Background: Microcirculatory factors play an important role in amyloid-β (Aβ)-related neuropathology in Alzheimer's disease (AD). Transgenic (Tg) rat models of mutant Aβ deposition can enhance our understanding of this microvascular pathology.
Objective: Here we report stereology-based quantification and comparisons (between- and within-group) of microvessel length and number and associated parameters in hippocampal subregions in Tg model of AD in Fischer 344 rats and non-Tg littermates. Methods: Systematic-random samples of tissue sections were processed and laminin immunostained to visualize microvessels through the entire hippocampus in Tg and non-Tg rats.
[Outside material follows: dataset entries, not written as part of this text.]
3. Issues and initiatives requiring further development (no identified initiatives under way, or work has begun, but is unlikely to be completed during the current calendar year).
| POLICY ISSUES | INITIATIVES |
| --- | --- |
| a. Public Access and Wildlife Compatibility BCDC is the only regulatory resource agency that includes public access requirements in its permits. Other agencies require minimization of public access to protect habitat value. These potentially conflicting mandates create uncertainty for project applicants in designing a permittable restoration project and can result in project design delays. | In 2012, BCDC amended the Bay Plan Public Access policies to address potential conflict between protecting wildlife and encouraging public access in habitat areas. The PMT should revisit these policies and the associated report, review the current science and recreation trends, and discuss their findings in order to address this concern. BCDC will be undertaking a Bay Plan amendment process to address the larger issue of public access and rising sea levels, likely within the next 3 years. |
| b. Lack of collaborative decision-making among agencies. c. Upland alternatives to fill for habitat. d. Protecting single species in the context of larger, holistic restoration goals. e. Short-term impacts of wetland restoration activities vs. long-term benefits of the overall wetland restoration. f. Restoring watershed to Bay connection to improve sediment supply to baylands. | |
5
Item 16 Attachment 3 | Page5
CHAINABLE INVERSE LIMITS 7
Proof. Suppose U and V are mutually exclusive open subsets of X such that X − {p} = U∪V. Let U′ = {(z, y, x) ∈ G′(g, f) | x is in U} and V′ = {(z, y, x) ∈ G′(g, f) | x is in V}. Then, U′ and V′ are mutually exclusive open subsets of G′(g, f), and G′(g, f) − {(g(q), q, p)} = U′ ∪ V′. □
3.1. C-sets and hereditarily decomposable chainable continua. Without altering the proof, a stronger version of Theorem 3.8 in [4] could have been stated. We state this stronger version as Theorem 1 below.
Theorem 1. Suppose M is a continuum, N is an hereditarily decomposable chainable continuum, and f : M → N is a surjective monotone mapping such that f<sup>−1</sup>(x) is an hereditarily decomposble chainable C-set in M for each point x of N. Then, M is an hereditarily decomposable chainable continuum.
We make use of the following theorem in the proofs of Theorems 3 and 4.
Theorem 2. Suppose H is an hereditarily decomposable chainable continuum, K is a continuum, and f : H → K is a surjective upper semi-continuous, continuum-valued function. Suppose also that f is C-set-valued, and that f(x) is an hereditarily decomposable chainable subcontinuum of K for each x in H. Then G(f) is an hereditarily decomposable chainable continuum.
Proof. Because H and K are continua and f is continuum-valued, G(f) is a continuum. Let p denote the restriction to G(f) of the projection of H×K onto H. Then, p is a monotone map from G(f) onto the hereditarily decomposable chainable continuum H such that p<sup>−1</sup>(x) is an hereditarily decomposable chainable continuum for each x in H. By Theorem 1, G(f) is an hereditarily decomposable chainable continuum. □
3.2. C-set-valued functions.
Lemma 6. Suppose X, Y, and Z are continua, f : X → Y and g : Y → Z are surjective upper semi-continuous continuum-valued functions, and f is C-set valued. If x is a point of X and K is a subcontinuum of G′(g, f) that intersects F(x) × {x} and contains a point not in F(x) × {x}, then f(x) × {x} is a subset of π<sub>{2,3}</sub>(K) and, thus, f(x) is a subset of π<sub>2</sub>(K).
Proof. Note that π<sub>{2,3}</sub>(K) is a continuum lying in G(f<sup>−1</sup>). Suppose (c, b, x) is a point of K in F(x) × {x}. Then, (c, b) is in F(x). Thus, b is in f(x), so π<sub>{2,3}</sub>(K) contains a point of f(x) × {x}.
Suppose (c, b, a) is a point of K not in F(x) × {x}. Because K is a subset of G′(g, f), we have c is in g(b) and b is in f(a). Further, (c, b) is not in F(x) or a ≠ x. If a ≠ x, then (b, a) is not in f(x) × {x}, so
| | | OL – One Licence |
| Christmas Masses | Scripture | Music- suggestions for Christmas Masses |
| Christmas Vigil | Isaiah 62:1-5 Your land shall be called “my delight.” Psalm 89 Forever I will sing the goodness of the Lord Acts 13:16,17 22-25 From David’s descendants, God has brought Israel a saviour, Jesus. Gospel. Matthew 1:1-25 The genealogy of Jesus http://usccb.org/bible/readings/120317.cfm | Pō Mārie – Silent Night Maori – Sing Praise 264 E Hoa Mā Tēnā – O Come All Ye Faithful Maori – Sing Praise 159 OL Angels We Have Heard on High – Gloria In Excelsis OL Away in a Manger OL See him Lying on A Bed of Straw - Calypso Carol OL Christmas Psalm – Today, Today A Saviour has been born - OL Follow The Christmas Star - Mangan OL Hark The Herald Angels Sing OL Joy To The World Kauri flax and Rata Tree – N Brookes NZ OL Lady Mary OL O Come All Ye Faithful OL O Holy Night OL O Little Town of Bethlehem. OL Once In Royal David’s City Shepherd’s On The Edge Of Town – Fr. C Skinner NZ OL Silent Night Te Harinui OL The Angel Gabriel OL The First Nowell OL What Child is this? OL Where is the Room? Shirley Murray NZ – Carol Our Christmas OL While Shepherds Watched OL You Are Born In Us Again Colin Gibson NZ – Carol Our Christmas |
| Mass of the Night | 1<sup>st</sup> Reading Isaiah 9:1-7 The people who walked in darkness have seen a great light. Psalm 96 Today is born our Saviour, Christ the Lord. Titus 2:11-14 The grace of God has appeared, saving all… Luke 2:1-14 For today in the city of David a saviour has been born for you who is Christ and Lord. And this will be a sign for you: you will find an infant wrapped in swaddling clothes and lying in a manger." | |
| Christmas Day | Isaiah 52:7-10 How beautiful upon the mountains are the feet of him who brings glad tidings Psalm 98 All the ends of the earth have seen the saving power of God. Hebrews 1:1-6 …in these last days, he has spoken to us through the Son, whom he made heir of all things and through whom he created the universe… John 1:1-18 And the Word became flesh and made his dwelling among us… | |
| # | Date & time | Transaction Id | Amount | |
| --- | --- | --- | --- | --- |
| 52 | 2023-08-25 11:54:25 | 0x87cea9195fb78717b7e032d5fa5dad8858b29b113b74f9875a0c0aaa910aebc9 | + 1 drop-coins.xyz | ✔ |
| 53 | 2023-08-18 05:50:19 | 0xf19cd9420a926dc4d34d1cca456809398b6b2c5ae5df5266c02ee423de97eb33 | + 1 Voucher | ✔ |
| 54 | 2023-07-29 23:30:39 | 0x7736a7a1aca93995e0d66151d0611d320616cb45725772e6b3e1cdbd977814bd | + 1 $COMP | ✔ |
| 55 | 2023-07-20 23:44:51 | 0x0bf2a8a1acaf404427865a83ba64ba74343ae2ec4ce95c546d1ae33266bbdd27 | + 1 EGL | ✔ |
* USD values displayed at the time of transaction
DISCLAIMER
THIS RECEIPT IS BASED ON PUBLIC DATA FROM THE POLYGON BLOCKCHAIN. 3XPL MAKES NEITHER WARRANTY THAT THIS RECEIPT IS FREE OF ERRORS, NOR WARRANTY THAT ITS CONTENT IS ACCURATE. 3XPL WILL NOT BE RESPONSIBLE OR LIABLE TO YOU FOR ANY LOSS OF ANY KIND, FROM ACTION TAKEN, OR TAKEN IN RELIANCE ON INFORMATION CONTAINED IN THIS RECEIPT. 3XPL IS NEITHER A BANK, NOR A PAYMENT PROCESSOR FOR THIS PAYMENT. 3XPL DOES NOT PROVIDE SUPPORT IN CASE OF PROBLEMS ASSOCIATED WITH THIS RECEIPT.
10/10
A computer-assisted stereology system was used to quantify microvessel parameters including total number, total length, and associated densities in dentate gyrus (DG) and cornu ammonis (CA) subregions. Results: Thin hair-like capillaries are common near Aβ plaques in hippocampal subregions of Tg rats.
There are a 53% significant increase in average length per capillary across entire hippocampus (p<=0.04) in Tg compared to non-Tg rats; 49% reduction in capillary length in DG (p<=0.02); and, higher microvessel density in principal cell layers (p<=0.03). Furthermore, within-group comparisons confirm Tg but not non-Tg rats have significant increase in number density (p<=0.01) and potential diffusion distance (p<=0.04) of microvessels in principal cell layers of hippocampal subregions.
Conclusion: We show the Tg deposition of human Aβ mutations in rats disrupts the wild-type microanatomy of hippocampal microvessels. Stereology-based microvascular parameters could promote the development of novel strategies for protection and the therapeutic management of AD.